- School: Elon University
- Location: Elon, North Carolina, USA
- Conference: Colonial Athletic Association
- Founded: 1938-1982, 2001-
- Director: Dr. Danny Frye (2026-Present)
- Members: 230

= Elon University Fire of the Carolinas Marching Band =

College marching band in Elon, North Carolina

The Fire of the Carolinas, the marching band at Elon University, is a contemporary ensemble that performs at all Phoenix home football games, select away football games, and at various University events throughout the fall. All Elon students are eligible for membership within the band which includes winds, percussion, color guard, feature twirler, and dance team. FOTC members are from almost every area of study on campus, with over 30 different majors represented each year.

==History==
The first reference to Elon College's (now Elon University) band marching onto the field to perform halftime shows is in Elon's 1938 yearbook. It was organized by student Landon Walker and had 22 members under Drum Major Harold Hilburn. The marching band lasted until 1982 and shut down due to disinterest. Bill DeJournett, band director at Colorado State University, was hired to resurrect Elon's band. The current director of the band is Dr.
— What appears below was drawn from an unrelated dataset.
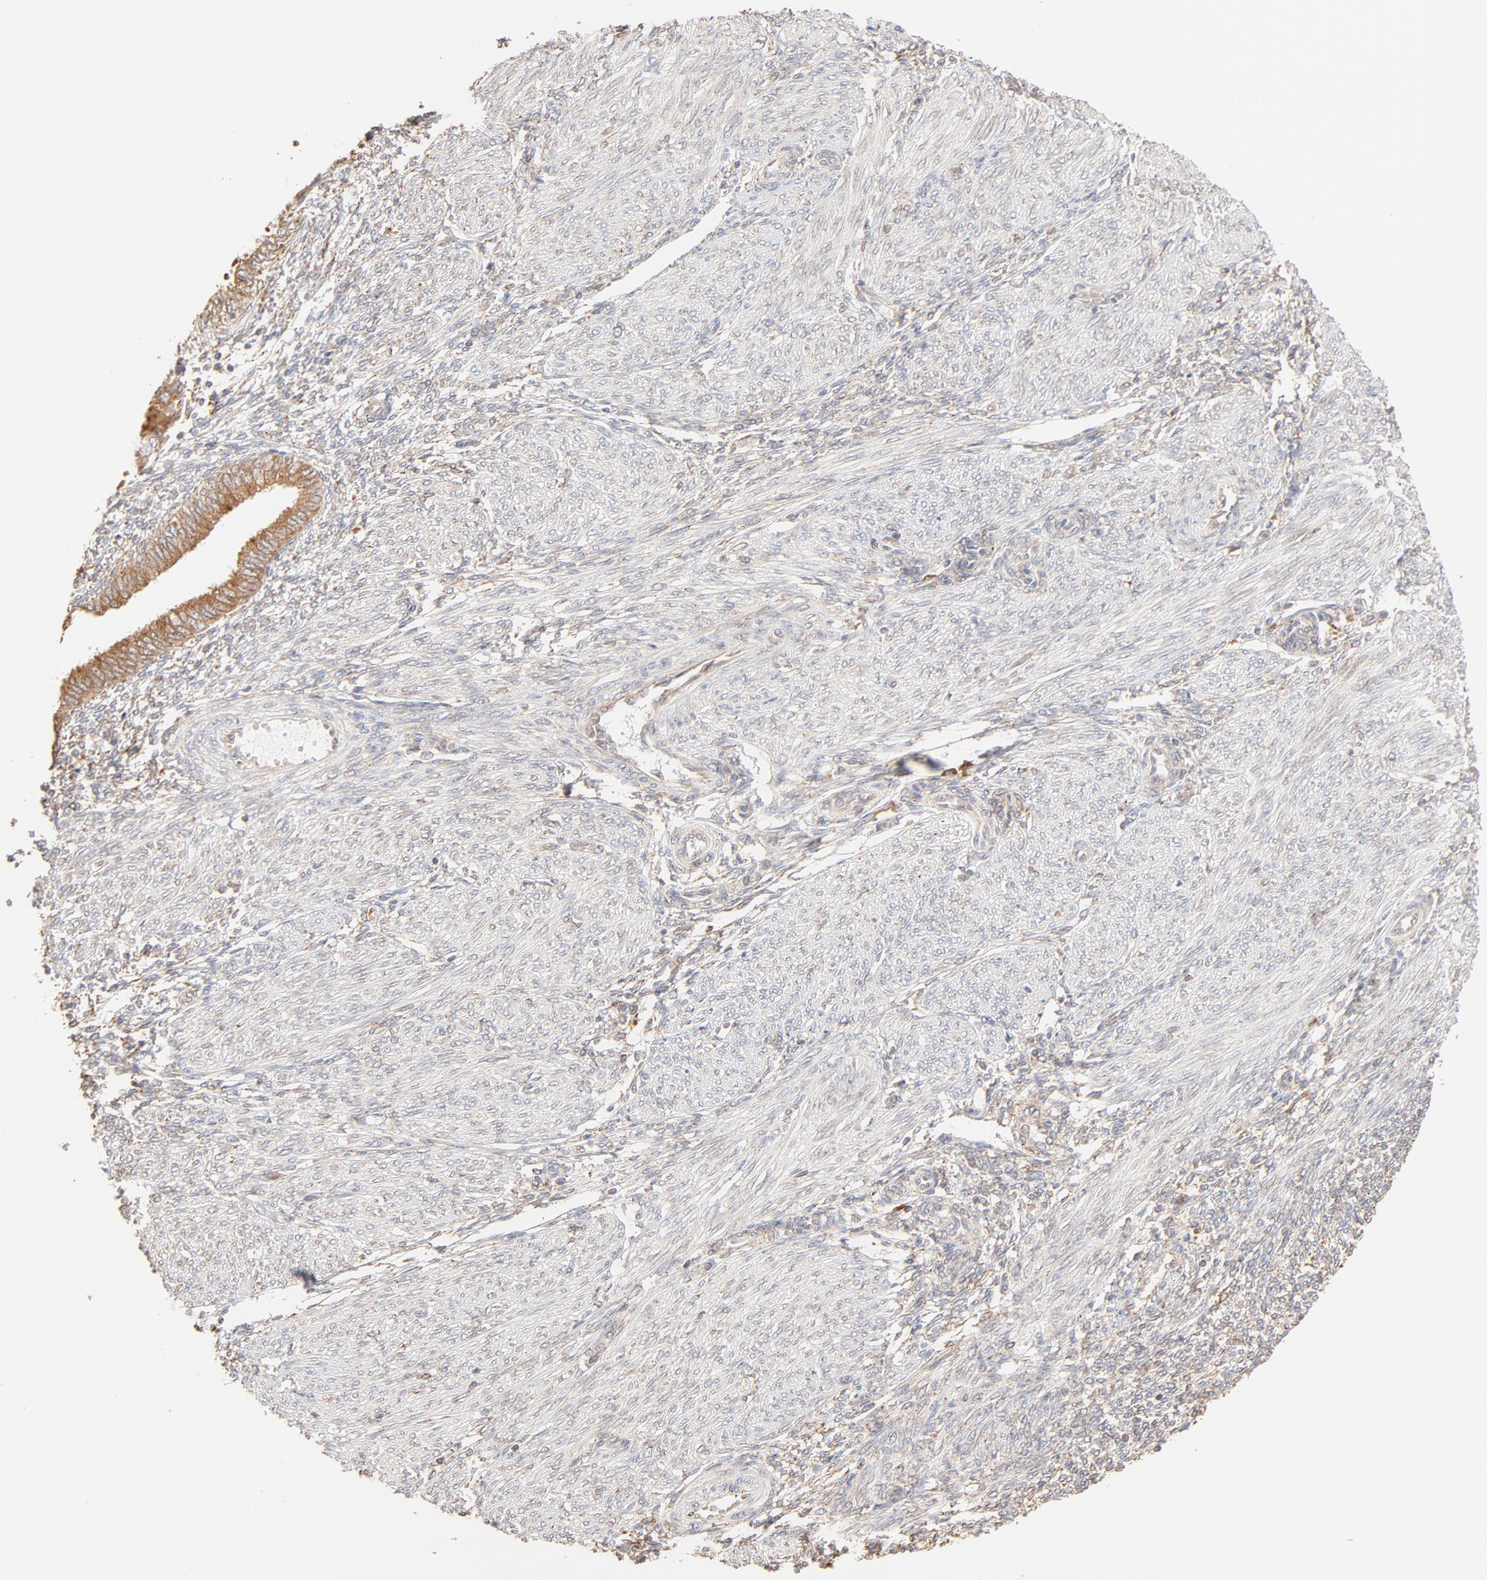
{"staining": {"intensity": "strong", "quantity": ">75%", "location": "cytoplasmic/membranous"}, "tissue": "endometrial cancer", "cell_type": "Tumor cells", "image_type": "cancer", "snomed": [{"axis": "morphology", "description": "Adenocarcinoma, NOS"}, {"axis": "topography", "description": "Endometrium"}], "caption": "Protein expression analysis of human endometrial cancer reveals strong cytoplasmic/membranous expression in about >75% of tumor cells.", "gene": "PARP12", "patient": {"sex": "female", "age": 51}}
Danny Frye, who also serves as the school's wind ensemble director.

===Directors===
- Landon Davis Walker (1938)
- Charles R. Hamrick (1939)
- Howard Grier Brown (1940)
- Elbert F. Rhodes (1941-1949)
- Eugene Jacobowsky (1950)
- John S. Westmoreland (1952-1953)
- Laurence Hedgpeth (1954)
- Dewey M. Stowers, Jr. (1955-1959)
- Gene Patrick Johnson (1960-1961)
- Jack O. White (1962-1982)
- William (Bill) DeJournett (2001-2002)
- Tony Sawyer (2003-2012)
- Raul Barcenes (2013)
- Adam Kehl (2014–2018)
- Jonathan Poquette (2019–2026)
- Danny Frye (2026-Present)
==Traditions==
The Fire of the Carolinas performs 3-4 high energy, entertainment focused halftime shows every year that includes a wide variety of music from classic rock, pop, and jazz, to modern alternative and current popular music. The band also performs a full collegiate pregame show. The band has a close-knit, family atmosphere. Members also receive a small scholarship that increases every year of participation in the band.

==Associations==
Elon University has the Iota Xi chapter of Tau Beta Sigma that is connected to the band.